An analysis was conducted in the form of a PPI network for the in-depth detection and study of target genes. We identified eight genes as central genes based on connectivity scores ≥ 110 and conducted follow-up survival analysis on these genes. The results showed that the central genes (CDK1, CCNB1, CCNA2, TOP2A, AURKA, MAD2L1, CDC6, and CHEK1) played a remarkable role in the 10-year survival rates of patients with NPC.

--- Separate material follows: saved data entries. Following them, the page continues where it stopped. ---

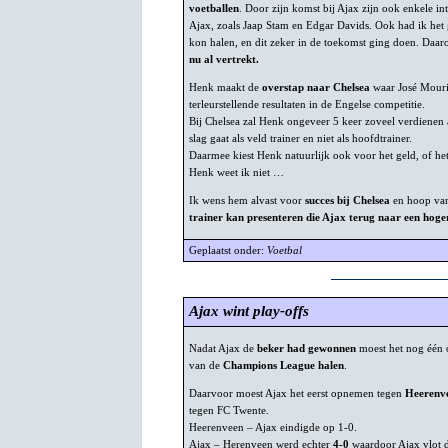
voetballen
. Door zijn komst bij Ajax zijn ook enkele in
Ajax, zoals Jaap Stam en Edgar Davids. Ook had ik het 
kon halen, en dit zeker in de toekomst ging doen. Daar
nu al vertrekt.
Henk maakt de
overstap naar Chelsea
waar José Mouri
terleurstellende resultaten in de Engelse competitie.
Bij Chelsea zal Henk ongeveer 5 keer zoveel verdienen al
slag gaat als veld trainer en niet als hoofdtrainer.
Daarmee kiest Henk natuurlijk ook voor het geld, of het
Henk weet ik niet …
Ik wens hem alvast voor
succes bij Chelsea
en hoop van
trainer kan presenteren die Ajax terug naar een hog
Geplaatst onder:
Voetbal
Ajax wint play-offs
Nadat Ajax de
beker had gewonnen
moest het nog één 
van de
Champions League halen
.
Daarvoor moest Ajax het eerst opnemen tegen
Heerenv
tegen FC Twente.
Heerenveen – Ajax eindigde op 1-0.
Ajax – Herenveen werd echter
4-0
waardoor Ajax vlot 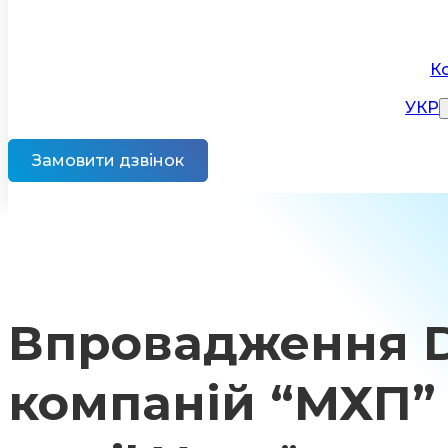
К
УКР
Замовити дзвінок
Впровадження Di
компаній “МХП” 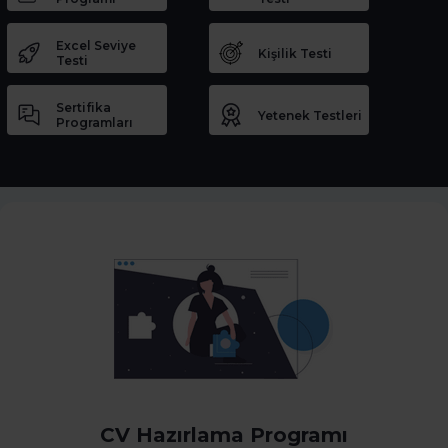
Excel Seviye
Kişilik Testi
Testi
Sertifika
Yetenek Testleri
Programları
CV Hazırlama Programı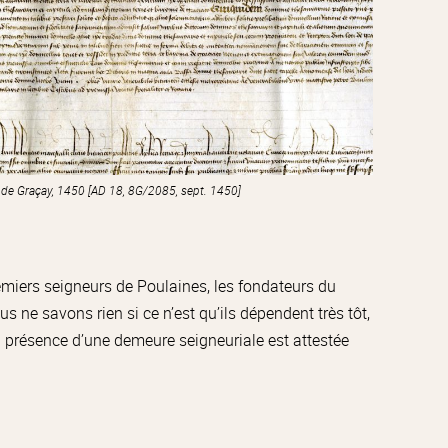
 de Graçay, 1450 [AD 18, 8G/2085, sept. 1450]
emiers seigneurs de Poulaines, les fondateurs du
us ne savons rien si ce n’est qu’ils dépendent très tôt,
a présence d’une demeure seigneuriale est attestée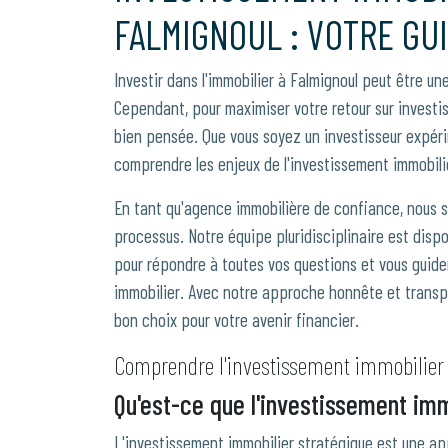
FALMIGNOUL : VOTRE GU
Investir dans l'immobilier à Falmignoul peut être un
Cependant, pour maximiser votre retour sur investiss
bien pensée. Que vous soyez un investisseur expéri
comprendre les enjeux de l'investissement immobili
En tant qu'agence immobilière de confiance, nous 
processus. Notre équipe pluridisciplinaire est disponi
pour répondre à toutes vos questions et vous guider
immobilier. Avec notre approche honnête et transpa
bon choix pour votre avenir financier.
Comprendre l'investissement immobilier 
Qu'est-ce que l'investissement imm
L'investissement immobilier stratégique est une ap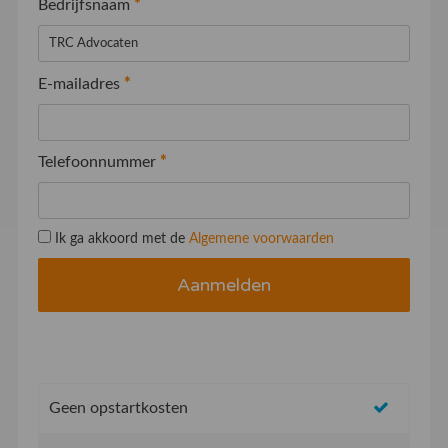
Bedrijfsnaam
*
E-mailadres
*
Telefoonnummer
*
Ik ga akkoord met de
Algemene voorwaarden
Geen opstartkosten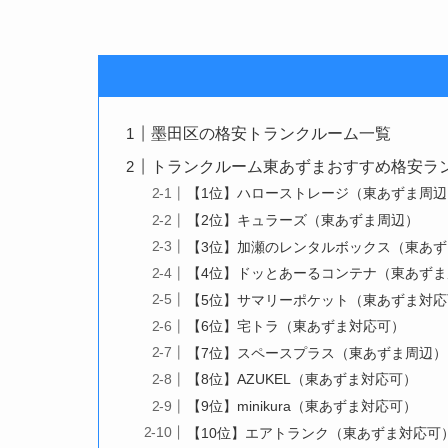
墨田区の格安トランクルーム一覧
トランクルーム東あずまおすすめ格安ランキ
【1位】ハローストレージ（東あずま周辺
【2位】キュラーズ（東あずま周辺）
【3位】加瀬のレンタルボックス（東あ
【4位】ドッとあーるコンテナ（東あず
【5位】サマリーポケット（東あずま対応
【6位】宅トラ（東あずま対応可）
【7位】スペースプラス（東あずま周辺）
【8位】AZUKEL（東あずま対応可）
【9位】minikura（東あずま対応可）
【10位】エアトランク（東あずま対応可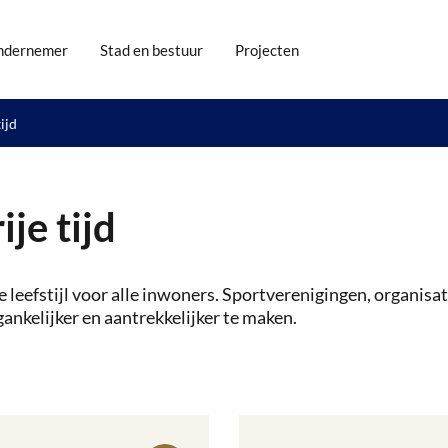
ndernemer
Stad en bestuur
Projecten
ijd
ije tijd
 leefstijl voor alle inwoners. Sportverenigingen, organis
ankelijker en aantrekkelijker te maken.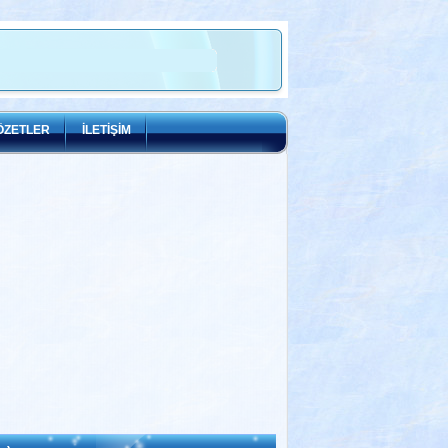
ÖZETLER
İLETİŞİM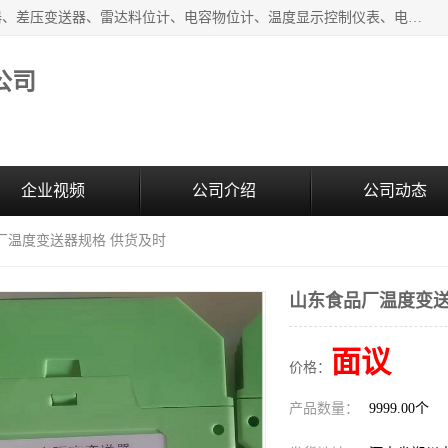
河南新瑞普测控技术有限公司主营：压力变送器、液位变送器、差压变送器、雷达料位计、电容物位计、温度显示控制仪表、电量变送器、流量计、工业自动化系统成套设备。
公司
企业视频
公司介绍
公司动态
厂温度变送器规格 供货及时
山东食品厂温度变送
面议
价格：
产品数量：
9999.00个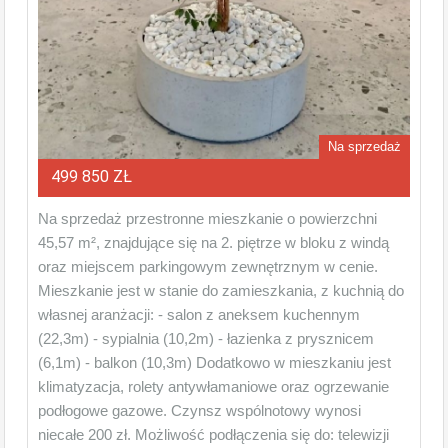
Na sprzedaż
499 850 ZŁ
Na sprzedaż przestronne mieszkanie o powierzchni
45,57 m², znajdujące się na 2. piętrze w bloku z windą
oraz miejscem parkingowym zewnętrznym w cenie.
Mieszkanie jest w stanie do zamieszkania, z kuchnią do
własnej aranżacji: - salon z aneksem kuchennym
(22,3m) - sypialnia (10,2m) - łazienka z prysznicem
(6,1m) - balkon (10,3m) Dodatkowo w mieszkaniu jest
klimatyzacja, rolety antywłamaniowe oraz ogrzewanie
podłogowe gazowe. Czynsz wspólnotowy wynosi
niecałe 200 zł. Możliwość podłączenia się do: telewizji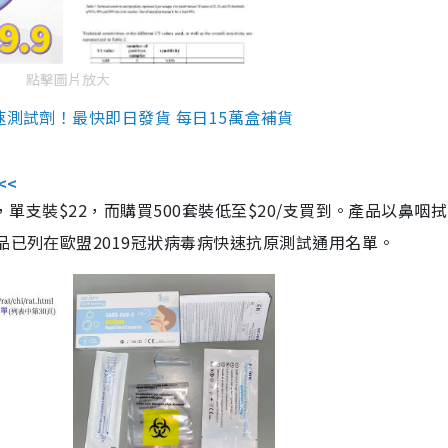
點擊圖片放大
速測試劑！最快即日發貨 每日15萬盒補貨
<<
，單支裝$22，而購買500套裝低至$20/支買到。產品以鼻咽
品已列在歐盟2019冠狀病毒病快速抗原測試通用名單。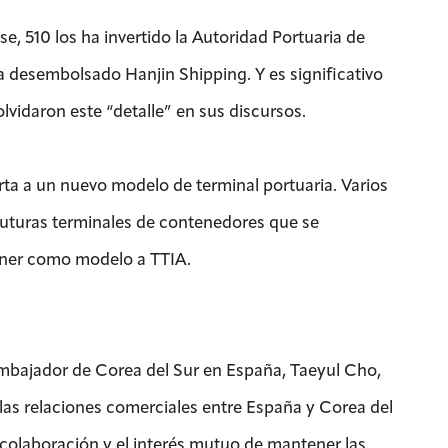
e, 510 los ha invertido la Autoridad Portuaria de
a desembolsado Hanjin Shipping. Y es significativo
lvidaron este “detalle” en sus discursos.
erta a un nuevo modelo de terminal portuaria. Varios
 futuras terminales de contenedores que se
ener como modelo a TTIA.
mbajador de Corea del Sur en España, Taeyul Cho,
 las relaciones comerciales entre España y Corea del
 colaboración y el interés mutuo de mantener las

miRNAs are non-coding small RNA molecules that can inhibit transcription and translation and cleave target mRNAs to accelerate their degradation. In his review, Syafirah suggested that a single miRNA marker is not adequate for NPC prognosis. Therefore, a study on manifold miRNA biomarker profiles can help improve the reliability of prognostic research on NPC 32. Our study has advanced the existing knowledge on combined applications for miRNAs and mRNAs, and the results of our research support the hypothesis we put forward. MiR-96-5p and miR-375 regulate the expression of CDK1, miR-493-3p regulates the expression of CCNB1, miR-320a regulates the expression of CCNA2, miR-21-5p and miR-96-5p regulate the expression of TOP2A, miR-25-3p and let-7i-5p regulate the expression of CDC6, miR-493-3p regulates the expression of MAD2L1, miR-493-3p and miR-493-5p regulate the expression of AURKA, and miR-378a-3p and let-7i-5p regulate the expression of CHEK1. There have been quite a few studies on the abovementioned central genes in the past. CDK1 can be integrated with CCNB1 to actuate the G2-M transition and bind to other cyclins to further adjust and control the G1 process and G1-S transition 33. In a previous study, CDK1 was confirmed as a direct regulated site of miR-96-5p and reportedly served as a tumor inhibitor for NPC34. As shown in some studies, CDK1 may be related to radiosensitivity in tumor cells 35. CCNA2 was reported to be a downstream target of miR-29c-3p and mainly enriched in the cell cycle 36. A study on promoter methylation revealed that CCNA2 might be a tumor suppressor gene for NPC 37. TOP2A is a subtype of TOP2, which plays an important role in DNA synthesis and transcription38. CCNB1 is an important component of the cell cycle pathway and one of the hub genes that substantially influences cancer development. Some studies have revealed the potential role of CHK1-related pathways and CDC6 in reversing radioresistance39, 40. Some previous bioinformatics studies related to NPC showed that AURKA, CCNB1, and MAD2LI were genes with considerable value for further research 41. However, to our knowledge, there have been no reports about the abovementioned genes (CCNB1, CDC6, TOP2A, CHK1, and AURKA) in the field of NPC research to date. These genes are expected to become new research targets in the future.